By: mmitch - 10th February 2018 at 08:44
He could certainly do with a bigger shed! But a 25 year project, that’s dedication.
mmitch.
By: J Boyle - 10th February 2018 at 06:54
In other words, Weeks’ and the ex-Hughes are rebuilds…(In the same way that many virtually all new Spitfires and Mustangs are technically rebuilds).
A friend has one of the P-12Bs on order…it is, as I understand it, several years late (or behind schedule).
By: JohnTerrell - 10th February 2018 at 05:33
Roy Rehm has 8 Boeing 100/P-12/F4B projects – this includes Kermit Weeks’ Boeing 100, the Howard Hughes Boeing 100A, three F4B’s (of different variants) and three P-12’s (of different variants). Kermit’s Boeing 100 will be the first to be completed/flying. The second one that will head out the door is an F4B-1 that is owned by Bill Allen (Allen Airways Flying Museum), and the third aircraft to be completed is an F4B for Jerry Yagen (Military Aviation Museum). The owner of the fourth example in line, a P-12B, is located in Spokane, Washington. The fifth in line is the P-12 advertised on Platinum Fighter Sales, owned by Øyvind Ellingsen. I believe the Howard Hughes Boeing 100A, currently being done for Roy Rehm himself (pending future possibility of sale), could be considered the sixth, with the last two examples being an F4B-2 and P-12C also owned by Kermit Weeks.
Even though all of these aircraft are almost entirely newly-built, they are just absolutely perfect and period-correct in every detail, down to the rivets, screws and fasteners, and each variant with all of their individual production differences – they aren’t replicas, they’re newly-manufactured clones.

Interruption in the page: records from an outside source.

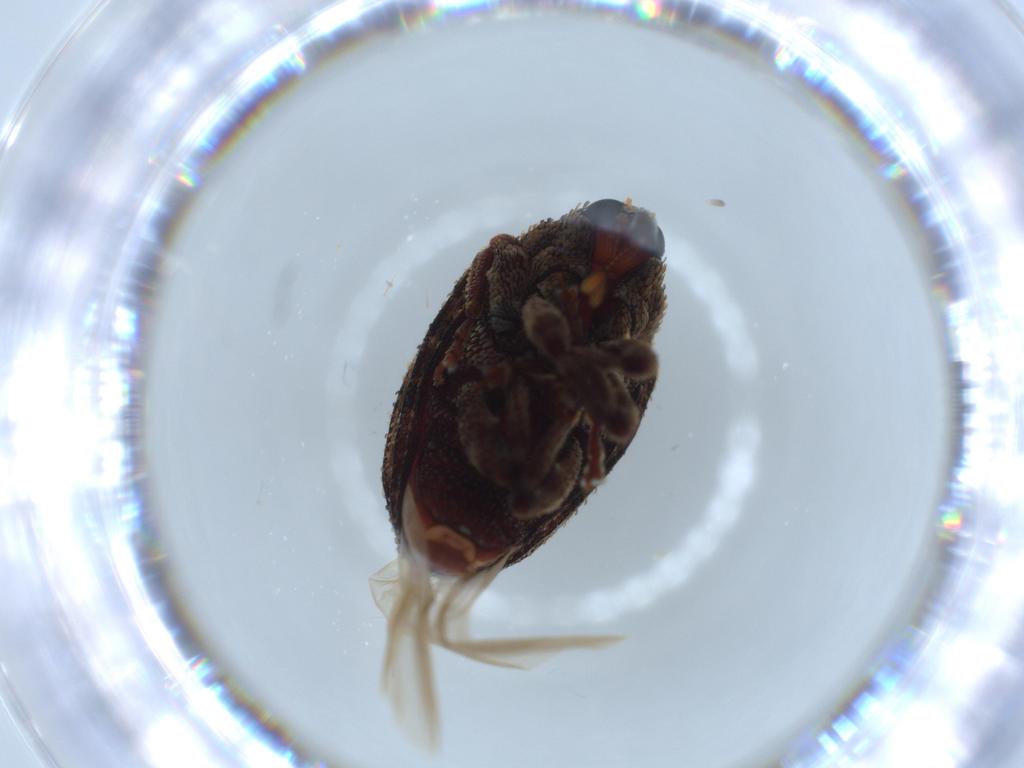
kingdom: Animalia
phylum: Arthropoda
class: Insecta
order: Coleoptera
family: Curculionidae
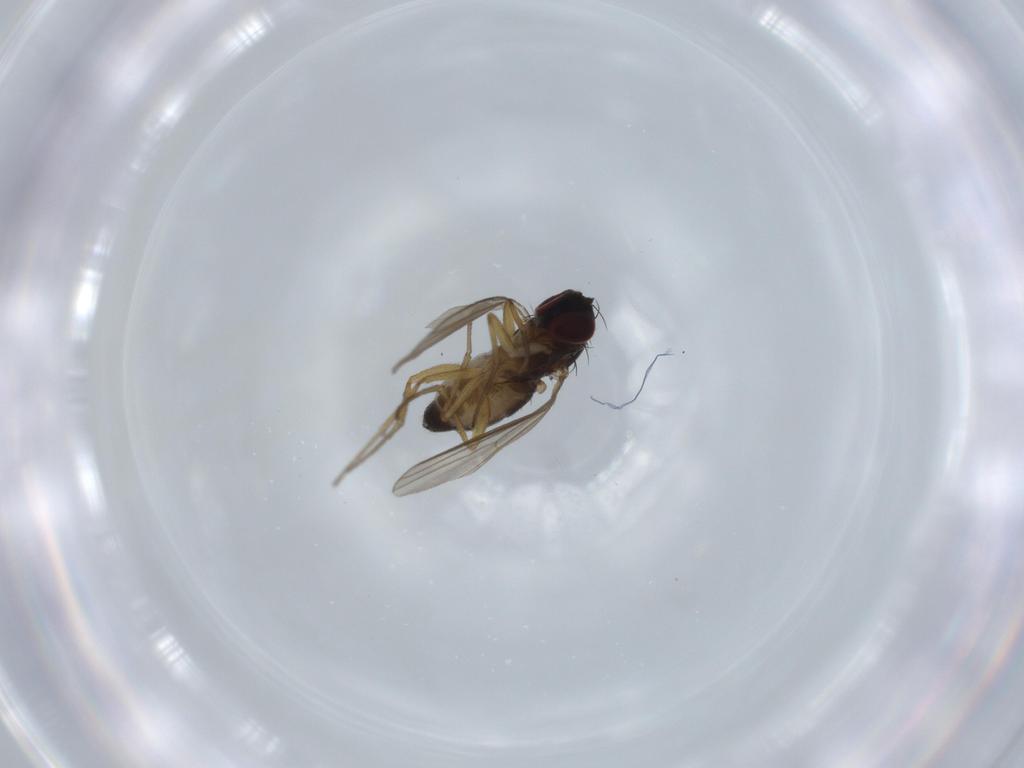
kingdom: Animalia
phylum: Arthropoda
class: Insecta
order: Diptera
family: Dolichopodidae
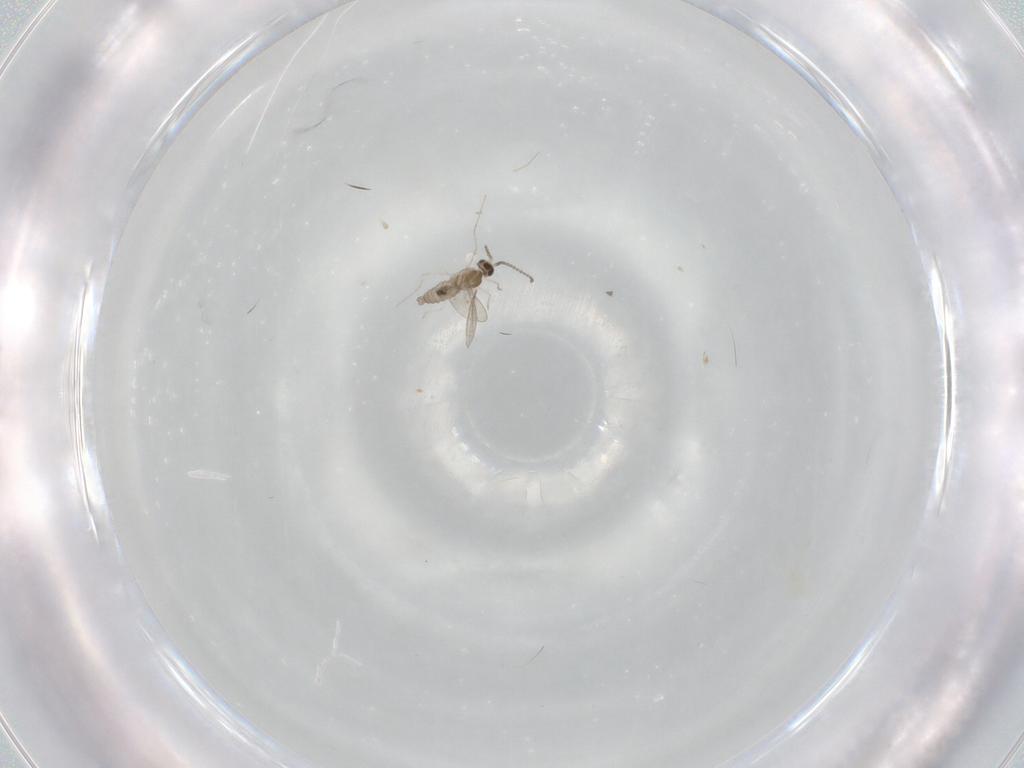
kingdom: Animalia
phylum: Arthropoda
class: Insecta
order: Diptera
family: Cecidomyiidae
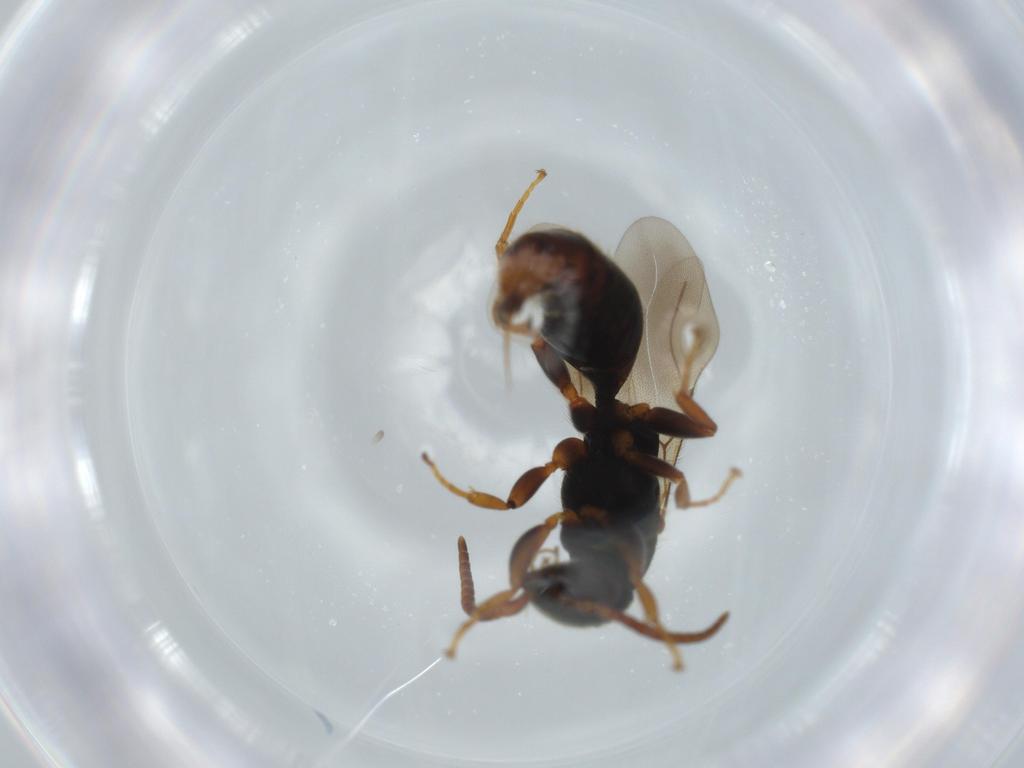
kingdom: Animalia
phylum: Arthropoda
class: Insecta
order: Hymenoptera
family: Bethylidae
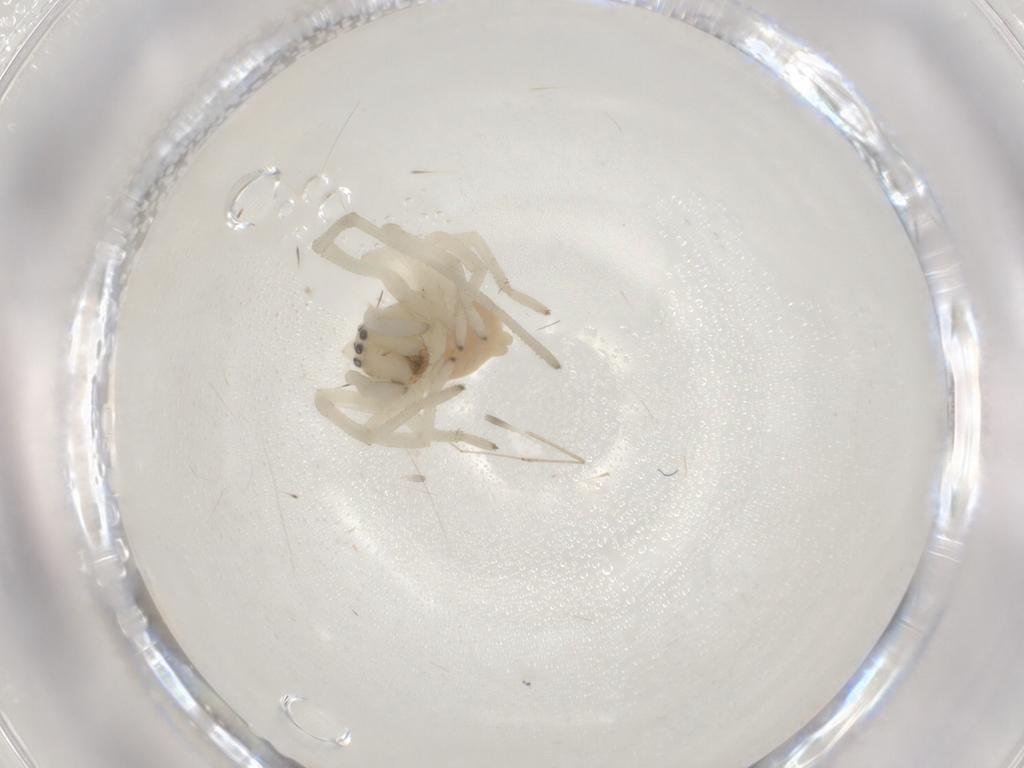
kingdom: Animalia
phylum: Arthropoda
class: Arachnida
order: Araneae
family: Cheiracanthiidae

By: J Boyle - 10th February 2018 at 04:45
I saw it immediately after it was wrecked during Hurricane Andrew in 1992. I happened to arrive at Kermit’s hangar when he was using heavy equipment to lift the collapsed roof from his aircraft (miraculously, the Corsair and Duck escaped with fairly minor damage).
There was a twisted ball of tubing on one side of the hangar. It was so mangled and beyond identification I had to ask one of Weeks’ men what it was (Kermit was a bit busy and looked a bit grouchy…no wonder considering the state of his aircraft and facility…so I thought it best if I didn’t ask him directly).
I’m pretty sure Mr. Weeks doesn’t remember me despite making a rather dramatic entrance via a borrowed (long story) USAF HH-60.